Word for word, copy out the records given below.

[Saved entries]
============================================================
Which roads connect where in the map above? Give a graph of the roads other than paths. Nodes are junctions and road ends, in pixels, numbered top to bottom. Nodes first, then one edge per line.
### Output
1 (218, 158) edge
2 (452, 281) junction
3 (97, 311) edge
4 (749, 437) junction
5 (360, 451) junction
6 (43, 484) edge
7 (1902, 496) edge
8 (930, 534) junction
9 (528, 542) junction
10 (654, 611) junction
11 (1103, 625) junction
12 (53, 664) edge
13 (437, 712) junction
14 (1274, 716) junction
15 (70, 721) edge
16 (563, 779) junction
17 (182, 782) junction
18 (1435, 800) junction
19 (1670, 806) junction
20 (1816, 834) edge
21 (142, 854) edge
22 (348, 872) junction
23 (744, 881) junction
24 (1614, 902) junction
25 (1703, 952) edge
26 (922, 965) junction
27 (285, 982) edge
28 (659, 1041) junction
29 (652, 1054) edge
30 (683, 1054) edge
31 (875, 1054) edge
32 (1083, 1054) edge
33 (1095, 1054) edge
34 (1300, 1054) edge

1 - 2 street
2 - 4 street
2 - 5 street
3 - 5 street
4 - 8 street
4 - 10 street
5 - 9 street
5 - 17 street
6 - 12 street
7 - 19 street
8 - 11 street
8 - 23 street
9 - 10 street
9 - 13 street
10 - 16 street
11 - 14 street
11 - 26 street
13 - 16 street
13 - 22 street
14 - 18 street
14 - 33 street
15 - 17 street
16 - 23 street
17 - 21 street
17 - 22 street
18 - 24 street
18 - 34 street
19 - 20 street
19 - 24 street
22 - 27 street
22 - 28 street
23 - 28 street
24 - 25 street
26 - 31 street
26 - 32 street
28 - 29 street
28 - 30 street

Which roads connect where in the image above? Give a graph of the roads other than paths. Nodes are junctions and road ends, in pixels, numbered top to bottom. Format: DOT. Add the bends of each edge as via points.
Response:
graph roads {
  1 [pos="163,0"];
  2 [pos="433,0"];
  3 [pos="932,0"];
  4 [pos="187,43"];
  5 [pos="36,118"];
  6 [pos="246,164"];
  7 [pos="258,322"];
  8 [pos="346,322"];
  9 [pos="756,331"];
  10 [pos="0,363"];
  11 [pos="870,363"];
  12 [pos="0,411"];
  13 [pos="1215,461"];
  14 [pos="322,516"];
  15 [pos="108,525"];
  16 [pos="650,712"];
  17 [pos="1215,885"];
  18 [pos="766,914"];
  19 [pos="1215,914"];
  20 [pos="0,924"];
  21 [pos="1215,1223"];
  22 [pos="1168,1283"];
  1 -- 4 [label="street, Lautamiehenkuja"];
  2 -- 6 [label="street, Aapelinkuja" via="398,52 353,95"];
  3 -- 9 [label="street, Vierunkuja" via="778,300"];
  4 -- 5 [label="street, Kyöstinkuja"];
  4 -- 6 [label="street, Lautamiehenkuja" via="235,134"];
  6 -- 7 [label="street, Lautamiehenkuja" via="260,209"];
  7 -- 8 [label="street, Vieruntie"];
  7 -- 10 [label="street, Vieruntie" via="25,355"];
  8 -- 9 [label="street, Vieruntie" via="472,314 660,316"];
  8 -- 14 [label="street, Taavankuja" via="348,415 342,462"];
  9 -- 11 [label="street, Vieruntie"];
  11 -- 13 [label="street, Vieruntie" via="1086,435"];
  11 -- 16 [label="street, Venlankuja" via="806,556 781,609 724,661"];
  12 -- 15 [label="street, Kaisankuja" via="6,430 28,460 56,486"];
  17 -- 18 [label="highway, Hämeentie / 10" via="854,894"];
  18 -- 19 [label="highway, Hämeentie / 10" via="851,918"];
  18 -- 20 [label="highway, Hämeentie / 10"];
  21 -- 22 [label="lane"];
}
============================================================
» **WRITTEN SOLUTION**
Which roads connect where in the map above? Give a graph of the roads other than paths. Nodes are junctions and road ends, in pixels, numbered top to bottom. Nodes first, then one edge per line.
### Output
1 (218, 158) edge
2 (452, 281) junction
3 (97, 311) edge
4 (749, 437) junction
5 (360, 451) junction
6 (43, 484) edge
7 (1902, 496) edge
8 (930, 534) junction
9 (528, 542) junction
10 (654, 611) junction
11 (1103, 625) junction
12 (53, 664) edge
13 (437, 712) junction
14 (1274, 716) junction
15 (70, 721) edge
16 (563, 779) junction
17 (182, 782) junction
18 (1435, 800) junction
19 (1670, 806) junction
20 (1816, 834) edge
21 (142, 854) edge
22 (348, 872) junction
23 (744, 881) junction
24 (1614, 902) junction
25 (1703, 952) edge
26 (922, 965) junction
27 (285, 982) edge
28 (659, 1041) junction
29 (652, 1054) edge
30 (683, 1054) edge
31 (875, 1054) edge
32 (1083, 1054) edge
33 (1095, 1054) edge
34 (1300, 1054) edge

1 - 2 street
2 - 4 street
2 - 5 street
3 - 5 street
4 - 8 street
4 - 10 street
5 - 9 street
5 - 17 street
6 - 12 street
7 - 19 street
8 - 11 street
8 - 23 street
9 - 10 street
9 - 13 street
10 - 16 street
11 - 14 street
11 - 26 street
13 - 16 street
13 - 22 street
14 - 18 street
14 - 33 street
15 - 17 street
16 - 23 street
17 - 21 street
17 - 22 street
18 - 24 street
18 - 34 street
19 - 20 street
19 - 24 street
22 - 27 street
22 - 28 street
23 - 28 street
24 - 25 street
26 - 31 street
26 - 32 street
28 - 29 street
28 - 30 street

Which roads connect where in the image above? Give a graph of the roads other than paths. Nodes are junctions and road ends, in pixels, numbered top to bottom. Format: DOT. Add the bends of each edge as via points.
Response:
graph roads {
  1 [pos="163,0"];
  2 [pos="433,0"];
  3 [pos="932,0"];
  4 [pos="187,43"];
  5 [pos="36,118"];
  6 [pos="246,164"];
  7 [pos="258,322"];
  8 [pos="346,322"];
  9 [pos="756,331"];
  10 [pos="0,363"];
  11 [pos="870,363"];
  12 [pos="0,411"];
  13 [pos="1215,461"];
  14 [pos="322,516"];
  15 [pos="108,525"];
  16 [pos="650,712"];
  17 [pos="1215,885"];
  18 [pos="766,914"];
  19 [pos="1215,914"];
  20 [pos="0,924"];
  21 [pos="1215,1223"];
  22 [pos="1168,1283"];
  1 -- 4 [label="street, Lautamiehenkuja"];
  2 -- 6 [label="street, Aapelinkuja" via="398,52 353,95"];
  3 -- 9 [label="street, Vierunkuja" via="778,300"];
  4 -- 5 [label="street, Kyöstinkuja"];
  4 -- 6 [label="street, Lautamiehenkuja" via="235,134"];
  6 -- 7 [label="street, Lautamiehenkuja" via="260,209"];
  7 -- 8 [label="street, Vieruntie"];
  7 -- 10 [label="street, Vieruntie" via="25,355"];
  8 -- 9 [label="street, Vieruntie" via="472,314 660,316"];
  8 -- 14 [label="street, Taavankuja" via="348,415 342,462"];
  9 -- 11 [label="street, Vieruntie"];
  11 -- 13 [label="street, Vieruntie" via="1086,435"];
  11 -- 16 [label="street, Venlankuja" via="806,556 781,609 724,661"];
  12 -- 15 [label="street, Kaisankuja" via="6,430 28,460 56,486"];
  17 -- 18 [label="highway, Hämeentie / 10" via="854,894"];
  18 -- 19 [label="highway, Hämeentie / 10" via="851,918"];
  18 -- 20 [label="highway, Hämeentie / 10"];
  21 -- 22 [label="lane"];
}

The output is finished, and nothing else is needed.